··· Перечень данных ···

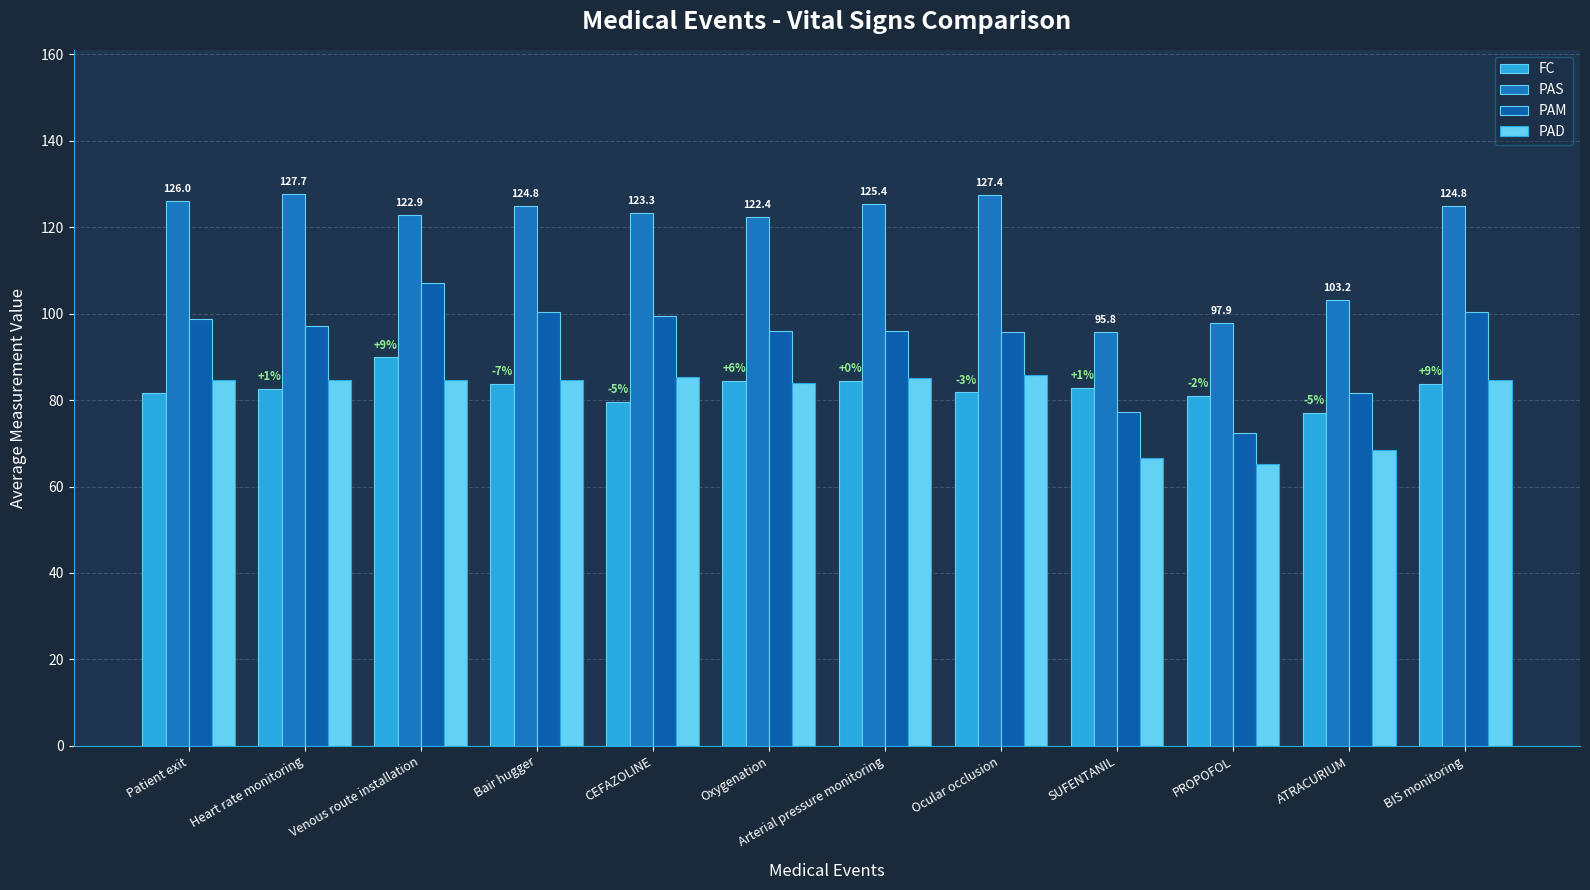

Which category has the lowest value across all series?

PROPOFOL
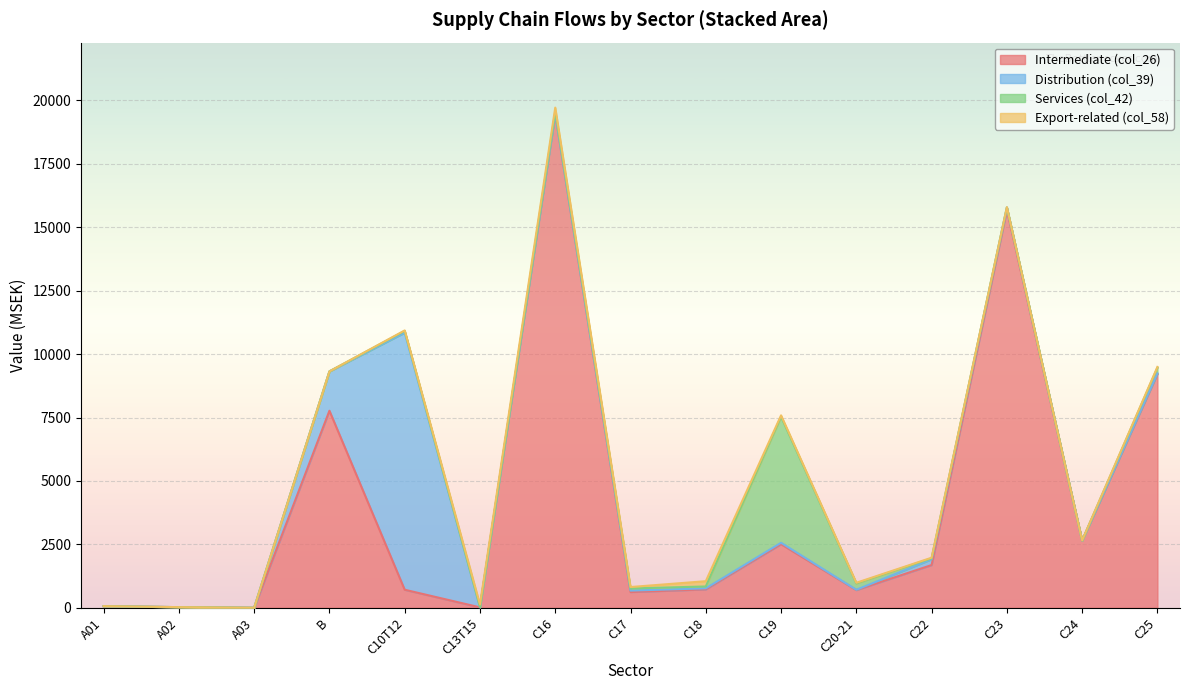

At which category is the sum across all series the highest?

C16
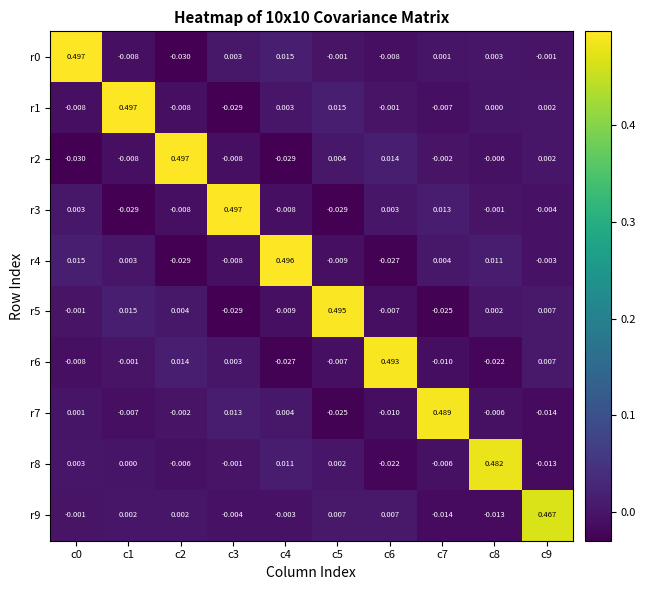

Is the value of r0 at c2 greater than the value of r3 at c6?

No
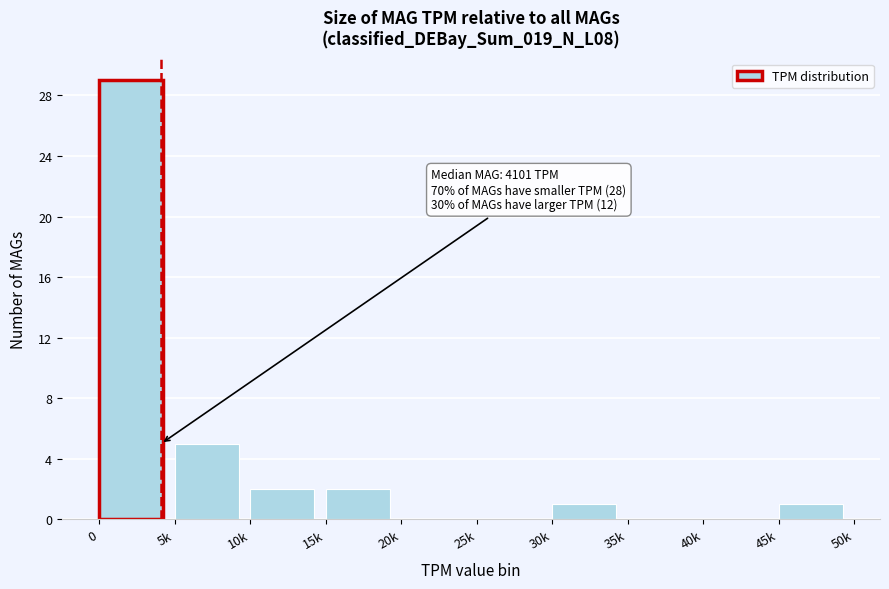

Reading left to right, what are all the values shown in this chart?

0=29	5k=5	10k=2	15k=2	20k=0	25k=0	30k=1	35k=0	40k=0	45k=1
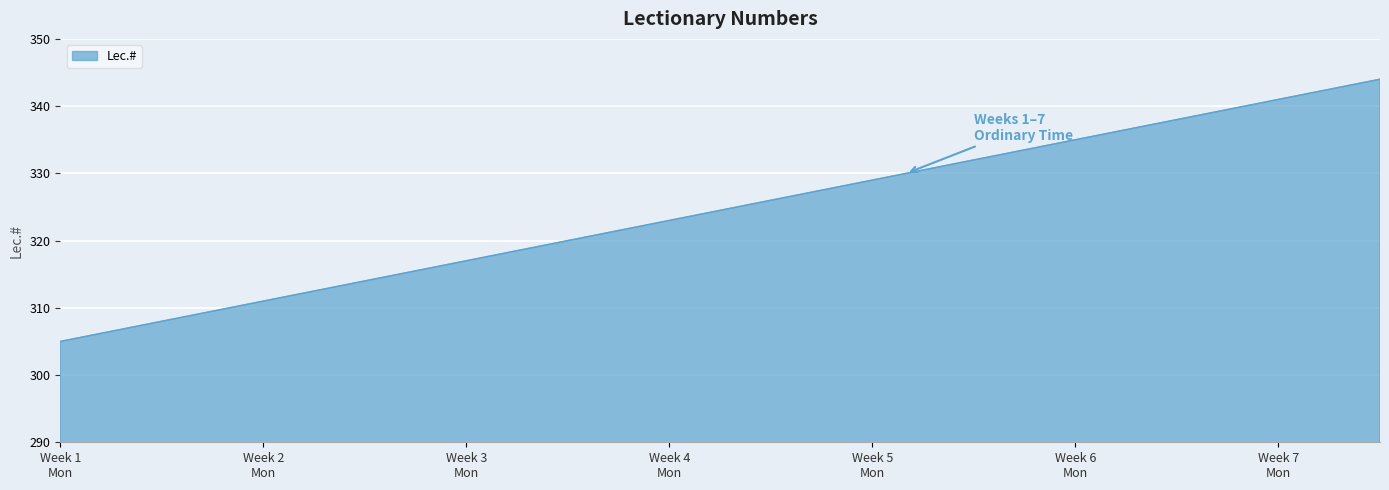

Count the number of categories in the chart.

40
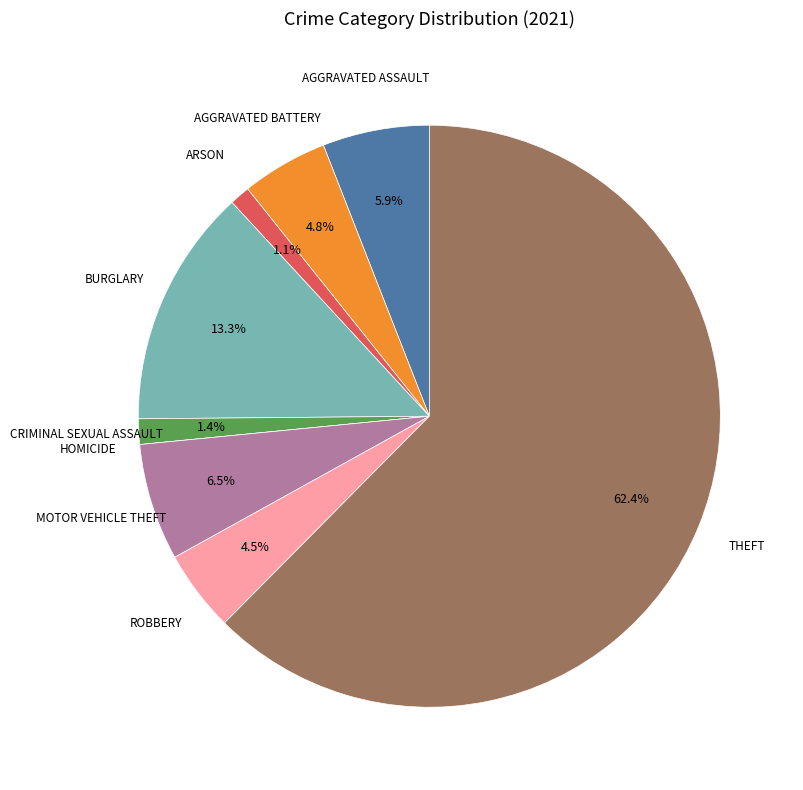

Does any single category account for the majority?

Yes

···

-- Задание --
Перепишите дословно все приведённые выше данные, не включая в ответ изображения.

-- Ответ к заданию --
Which category has the lowest value across all series?

PROPOFOL

At which category is the sum across all series the highest?

C16

Is the value of r0 at c2 greater than the value of r3 at c6?

No

Reading left to right, what are all the values shown in this chart?

0=29	5k=5	10k=2	15k=2	20k=0	25k=0	30k=1	35k=0	40k=0	45k=1

Count the number of categories in the chart.

40

Does any single category account for the majority?

Yes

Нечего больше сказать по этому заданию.